Some great Sci Fi based on this effect.    Check out Niven's short
stories.

Using relativity to describe macroscopic effects can be dangerous for
the above reasons.  "constant velocity" simply cannot apply to an
object
composed of more than one particle in a big gravitational well unless
it's
falling directly toward the gravitational source, and that's not the
case here..
Resting on the surface of that object pushes this all to the point of
being
a worthless comparison.  

But forget all that mumbo jumbo.  You *know* intuitively how this
works.  What
happens if you set a cup of coffee on the dash of your car and turn
the car
sharply? What if you hang a set of fuzzy dice from the mirror by a
string
and go around a corner? The angle that the dice hangs is the very same
computed lean angle as in the EQ above.  A bicycle riding in front of
the car would lean *exactly* the same amount as the fuzzy dice.  
(note
mass is irrelevant here). 

Just to bring this briefly back to why this is important to bicycles,
all the *other* stabilizing effects of a bicycle (gyroscopic
precession,
rake, trail, tire profile) all are more pronounced with increased 
or rapid changes in lean angle.   So if going faster around the
same turn produces a larger lean angle due to the EQ above, 
it means all the stabilization effects act with all the more
authority.   The bike is more stable when going fast, and less
so when going slow.  

This isn't rocket science.. Ok, well it is rocket science, but it's
not hard.  ;)

    ian

Oh crud.  That formatting is evil.  
It didn't look like that until after it was posted.  Sorry.
What an annoying glitch.  Wish I could clean it up.

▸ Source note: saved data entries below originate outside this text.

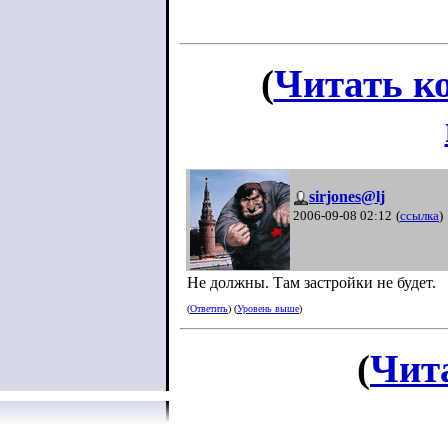
(
Читать к
sirjones@lj
2006-09-08 02:12
(
ссылка
)
Не должны. Там застройки не будет.
(
Ответить
) (
Уровень выше
)
(
Чит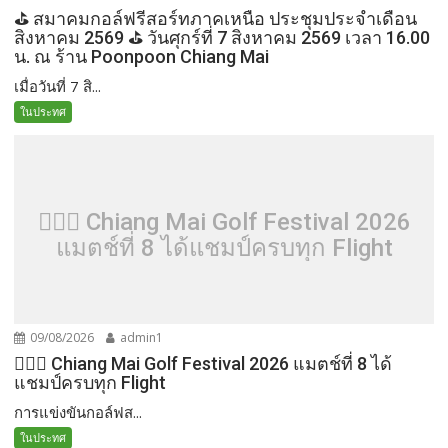
⛳️ สมาคมกอล์ฟรีสอร์ทภาคเหนือ ประชุมประจำเดือน
สิงหาคม 2569 ⛳️ วันศุกร์ที่ 7 สิงหาคม 2569 เวลา 16.00
น. ณ ร้าน Poonpoon Chiang Mai
เมื่อวันที่ 7 สิ...
ในประทศ
🏌️‍♂️⛳ Chiang Mai Golf Festival 2026
แมตช์ที่ 8 ได้แชมป์ครบทุก Flight
09/08/2026
admin1
🏌️‍♂️⛳ Chiang Mai Golf Festival 2026 แมตช์ที่ 8 ได้
แชมป์ครบทุก Flight
การแข่งขันกอล์ฟส...
ในประทศ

You say that there is no velocity vecotr perpendicular to the
gravitational field on a treadmill.  If the veolcity vector of the
bike relative to the earth is the significant vector, then what
happens when I ride my bike (or walk for that matter) from my seat on
an airplane to the bathroom.  According to the equation and this
account of the appropriate velocity vector My lean angel would be
enormous.  Again, please help.
Thanks,
Buddy

When you walk from the front to the back of the airplane, you're
not even making a turn, at all. It's a straight line overlapping the
plane's own straight path of travel.